__GIVEN DATA__:
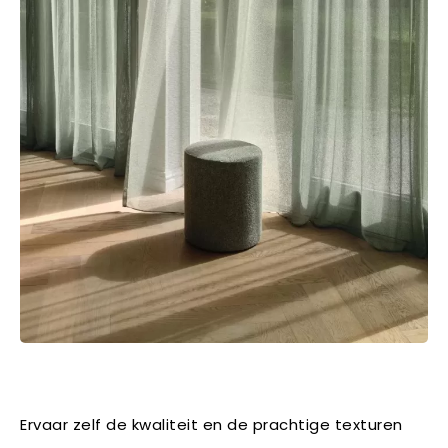
Ervaar zelf de kwaliteit en de prachtige texturen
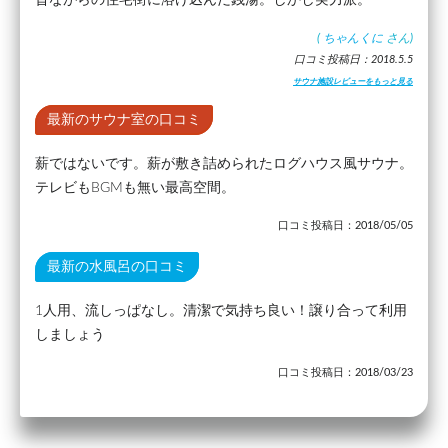
昔ながらの住宅街に溶け込んだ銭湯。しかし実力派。
(
ちゃんくに
さん)
口コミ投稿日：2018.5.5
サウナ施設レビューをもっと見る
最新のサウナ室の口コミ
薪ではないです。薪が敷き詰められたログハウス風サウナ。
テレビもBGMも無い最高空間。
口コミ投稿日：2018/05/05
最新の水風呂の口コミ
1人用、流しっぱなし。清潔で気持ち良い！譲り合って利用
しましょう
口コミ投稿日：2018/03/23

__DIRECTIONS__:
Quote all of the text from the material above word for word, without the pictures.

__RESULT__:
Ervaar zelf de kwaliteit en de prachtige texturen
昔ながらの住宅街に溶け込んだ銭湯。しかし実力派。
(
ちゃんくに
さん)
口コミ投稿日：2018.5.5
サウナ施設レビューをもっと見る
最新のサウナ室の口コミ
薪ではないです。薪が敷き詰められたログハウス風サウナ。
テレビもBGMも無い最高空間。
口コミ投稿日：2018/05/05
最新の水風呂の口コミ
1人用、流しっぱなし。清潔で気持ち良い！譲り合って利用
しましょう
口コミ投稿日：2018/03/23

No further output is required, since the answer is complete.